If you are using statsd version 0.4 or later :

  • set socloz_monitoring.statsd.merge_packets to true
  • if the statsd server isn't on the same LAN as your server, set socloz_monitoring.statsd.packet_size to 512, otherwise keep the default value

The default configuration is :

socloz_monitoring:
    exceptions:
        enable: true
        ignore: ['Symfony\Component\HttpKernel\Exception\NotFoundHttpException','Symfony\Component\HttpKernel\Exception\AccessDeniedHttpException']
    profiler:
        enable: true
        sampling: 100
        mongodb: false
        request: false
        redis: false
        sphinx: false
    mailer:
        enable: true
        from: 
        to: 
    statsd:
        enable: false
        host:
        port:
        prefix: socloz_monitoring
        always_flush: false
        merge_packets: false
        packet_size: 1432
    request_id:
        enable: true
        add_pid: true
    logger:
        enable: false

Graphing application data

It is possible to send some application data to statsd :

Counters :

$container->get('socloz_monitoring.statsd')->updateStats("counter_name", $number);

Gauges :

$container->get('socloz_monitoring.statsd')->gauge("gauge_name", $number);

Timers :

$start = microtime(true);
// do some stuff
$end = microtime(true);
$container->get('socloz_monitoring.statsd')->timing("timer_name", ($end-$start)*1000);

Just make sure you don't have any name collisions between your counters/timers and the standard ones.

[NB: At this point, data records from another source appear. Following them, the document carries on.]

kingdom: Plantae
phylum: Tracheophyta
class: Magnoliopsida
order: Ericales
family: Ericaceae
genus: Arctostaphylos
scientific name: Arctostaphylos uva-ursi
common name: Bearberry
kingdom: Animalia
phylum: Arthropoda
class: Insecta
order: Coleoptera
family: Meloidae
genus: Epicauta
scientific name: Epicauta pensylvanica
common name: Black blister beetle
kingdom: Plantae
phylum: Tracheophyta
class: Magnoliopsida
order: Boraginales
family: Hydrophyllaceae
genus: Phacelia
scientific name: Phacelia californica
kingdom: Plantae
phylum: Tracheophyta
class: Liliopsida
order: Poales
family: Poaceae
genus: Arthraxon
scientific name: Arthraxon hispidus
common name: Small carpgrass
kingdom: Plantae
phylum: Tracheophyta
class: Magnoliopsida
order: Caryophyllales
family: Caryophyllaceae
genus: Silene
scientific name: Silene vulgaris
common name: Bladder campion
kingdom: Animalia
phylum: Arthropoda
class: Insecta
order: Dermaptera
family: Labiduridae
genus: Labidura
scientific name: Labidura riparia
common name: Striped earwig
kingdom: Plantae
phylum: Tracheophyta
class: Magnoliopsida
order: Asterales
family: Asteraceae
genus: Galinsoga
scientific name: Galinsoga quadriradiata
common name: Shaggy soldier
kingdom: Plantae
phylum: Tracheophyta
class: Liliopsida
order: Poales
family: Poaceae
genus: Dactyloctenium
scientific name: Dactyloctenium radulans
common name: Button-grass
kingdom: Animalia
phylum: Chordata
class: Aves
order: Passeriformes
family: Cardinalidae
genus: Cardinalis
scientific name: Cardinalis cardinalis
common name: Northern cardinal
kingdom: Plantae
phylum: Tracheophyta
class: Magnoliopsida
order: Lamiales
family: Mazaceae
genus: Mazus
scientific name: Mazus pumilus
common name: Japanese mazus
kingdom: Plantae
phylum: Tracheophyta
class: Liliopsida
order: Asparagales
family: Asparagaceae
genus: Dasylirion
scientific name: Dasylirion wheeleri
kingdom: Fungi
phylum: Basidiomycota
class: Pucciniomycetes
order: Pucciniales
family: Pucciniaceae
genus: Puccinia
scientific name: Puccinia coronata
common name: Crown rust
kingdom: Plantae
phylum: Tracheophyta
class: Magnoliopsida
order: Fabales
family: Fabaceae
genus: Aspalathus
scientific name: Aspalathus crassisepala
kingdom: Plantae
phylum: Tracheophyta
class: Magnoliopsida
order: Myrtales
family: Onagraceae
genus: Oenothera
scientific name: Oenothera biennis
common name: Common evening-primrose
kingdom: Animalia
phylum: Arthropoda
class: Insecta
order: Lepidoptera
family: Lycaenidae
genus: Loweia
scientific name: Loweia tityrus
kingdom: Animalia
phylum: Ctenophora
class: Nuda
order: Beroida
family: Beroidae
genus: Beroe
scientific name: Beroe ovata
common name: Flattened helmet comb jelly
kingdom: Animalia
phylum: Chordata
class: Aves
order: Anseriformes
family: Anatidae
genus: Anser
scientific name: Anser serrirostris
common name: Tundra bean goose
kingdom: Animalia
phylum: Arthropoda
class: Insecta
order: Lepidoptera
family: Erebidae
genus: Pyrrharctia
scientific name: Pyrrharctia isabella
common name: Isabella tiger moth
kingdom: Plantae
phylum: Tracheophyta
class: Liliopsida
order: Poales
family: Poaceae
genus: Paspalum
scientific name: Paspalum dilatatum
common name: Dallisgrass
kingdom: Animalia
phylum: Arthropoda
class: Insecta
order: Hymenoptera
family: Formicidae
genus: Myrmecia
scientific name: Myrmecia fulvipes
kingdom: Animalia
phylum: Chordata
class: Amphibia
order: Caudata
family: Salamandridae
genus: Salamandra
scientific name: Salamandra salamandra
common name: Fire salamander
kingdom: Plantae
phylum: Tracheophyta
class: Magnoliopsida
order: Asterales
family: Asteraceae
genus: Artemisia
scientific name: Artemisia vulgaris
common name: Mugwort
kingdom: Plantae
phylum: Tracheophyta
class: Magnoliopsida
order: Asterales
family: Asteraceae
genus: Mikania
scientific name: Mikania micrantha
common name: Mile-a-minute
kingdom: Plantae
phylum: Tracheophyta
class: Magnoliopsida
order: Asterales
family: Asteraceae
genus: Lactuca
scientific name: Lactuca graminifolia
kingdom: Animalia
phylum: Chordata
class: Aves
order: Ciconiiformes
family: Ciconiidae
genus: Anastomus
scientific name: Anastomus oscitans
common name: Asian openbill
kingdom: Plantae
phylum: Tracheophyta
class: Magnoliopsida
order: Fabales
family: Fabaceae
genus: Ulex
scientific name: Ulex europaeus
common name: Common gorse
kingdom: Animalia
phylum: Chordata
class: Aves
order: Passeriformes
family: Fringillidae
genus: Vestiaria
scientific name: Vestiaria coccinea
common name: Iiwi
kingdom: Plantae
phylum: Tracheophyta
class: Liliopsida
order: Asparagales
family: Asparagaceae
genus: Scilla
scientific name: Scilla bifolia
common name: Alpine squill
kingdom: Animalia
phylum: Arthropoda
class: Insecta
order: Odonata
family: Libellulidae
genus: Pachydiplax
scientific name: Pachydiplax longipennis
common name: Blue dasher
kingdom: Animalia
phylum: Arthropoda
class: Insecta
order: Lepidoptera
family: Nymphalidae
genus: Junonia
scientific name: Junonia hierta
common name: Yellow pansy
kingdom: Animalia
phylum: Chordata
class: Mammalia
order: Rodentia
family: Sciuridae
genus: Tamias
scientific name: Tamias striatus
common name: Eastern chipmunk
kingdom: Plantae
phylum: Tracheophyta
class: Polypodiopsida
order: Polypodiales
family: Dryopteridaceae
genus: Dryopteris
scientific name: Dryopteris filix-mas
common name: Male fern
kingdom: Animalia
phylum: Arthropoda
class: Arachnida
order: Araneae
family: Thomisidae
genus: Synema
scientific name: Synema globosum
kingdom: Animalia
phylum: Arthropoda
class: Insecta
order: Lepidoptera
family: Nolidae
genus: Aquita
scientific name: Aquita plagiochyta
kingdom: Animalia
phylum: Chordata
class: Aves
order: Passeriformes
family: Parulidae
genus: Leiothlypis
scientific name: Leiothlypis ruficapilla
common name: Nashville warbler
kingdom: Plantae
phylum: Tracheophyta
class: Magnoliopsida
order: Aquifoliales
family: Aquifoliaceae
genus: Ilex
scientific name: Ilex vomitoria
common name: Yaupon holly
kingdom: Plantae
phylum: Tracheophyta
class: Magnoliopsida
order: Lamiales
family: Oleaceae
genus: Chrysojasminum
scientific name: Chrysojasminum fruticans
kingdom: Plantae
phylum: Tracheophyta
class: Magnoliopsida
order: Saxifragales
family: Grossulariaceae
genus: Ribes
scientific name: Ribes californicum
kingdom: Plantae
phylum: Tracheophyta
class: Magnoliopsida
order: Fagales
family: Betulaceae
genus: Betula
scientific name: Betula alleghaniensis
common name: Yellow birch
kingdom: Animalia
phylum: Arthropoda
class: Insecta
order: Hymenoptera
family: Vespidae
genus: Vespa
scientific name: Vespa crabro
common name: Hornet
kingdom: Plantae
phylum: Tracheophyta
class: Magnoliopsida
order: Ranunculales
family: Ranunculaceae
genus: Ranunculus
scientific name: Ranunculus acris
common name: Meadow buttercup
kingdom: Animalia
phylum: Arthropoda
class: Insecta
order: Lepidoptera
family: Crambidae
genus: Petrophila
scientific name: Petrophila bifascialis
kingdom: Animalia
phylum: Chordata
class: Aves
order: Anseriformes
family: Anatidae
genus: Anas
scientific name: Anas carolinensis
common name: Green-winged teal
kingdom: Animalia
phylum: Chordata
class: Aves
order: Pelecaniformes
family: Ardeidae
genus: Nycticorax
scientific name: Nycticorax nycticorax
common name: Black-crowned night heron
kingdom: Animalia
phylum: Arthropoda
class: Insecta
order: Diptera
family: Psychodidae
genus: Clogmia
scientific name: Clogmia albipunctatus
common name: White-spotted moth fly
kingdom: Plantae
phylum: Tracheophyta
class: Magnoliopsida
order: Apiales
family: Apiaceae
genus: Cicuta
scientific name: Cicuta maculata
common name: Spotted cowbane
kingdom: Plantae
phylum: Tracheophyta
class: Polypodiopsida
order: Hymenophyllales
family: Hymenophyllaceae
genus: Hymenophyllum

Stats are buffered and sent at the end of the script/request. In long running scripts, you should flush statsd regularly :

$container->get('socloz_monitoring.statsd')->flush();

You can also configure statsd to always send data immediately :

socloz_monitoring:
    statsd:
        always_flush: true

Finding data in graphite

The statsd data is (on unmodified configs) :

  • stats.timers.prefix.{mongodb,request, ...}.{lower,mean_90,upper,upper_90} - timing information
  • stats.prefix.{mongodb,request, ...} / stats_counts.prefix.{mongodb,request, ...} - counters
  • stats.timers.prefix.per_route.{mongodb,request, ...}.{route}.{lower,mean_90,upper,upper_90} - per route timing information
  • stats.prefix.per_route.{mongodb,request, ...}.{route} - per route counters

Hints

Graphite hints

  • number of mongodb calls per request : divideSeries(stats_counts.socloz_monitoring.mongodb, stats_counts.socloz_monitoring.request)

Roadmap

  • Parsers : mysql, memcached
  • Integrated graphite templates
  • Tracking of events (code releases, ...)
  • Rate limiting of mails

Thanks

Exception handling inspired by RoxWayErrorNotifyBundle

StatsD client taken from Etsy StatsD

Xhprof listener inpired by JnsXhprofBundle

License

This bundle is released under the MIT license (see LICENSE).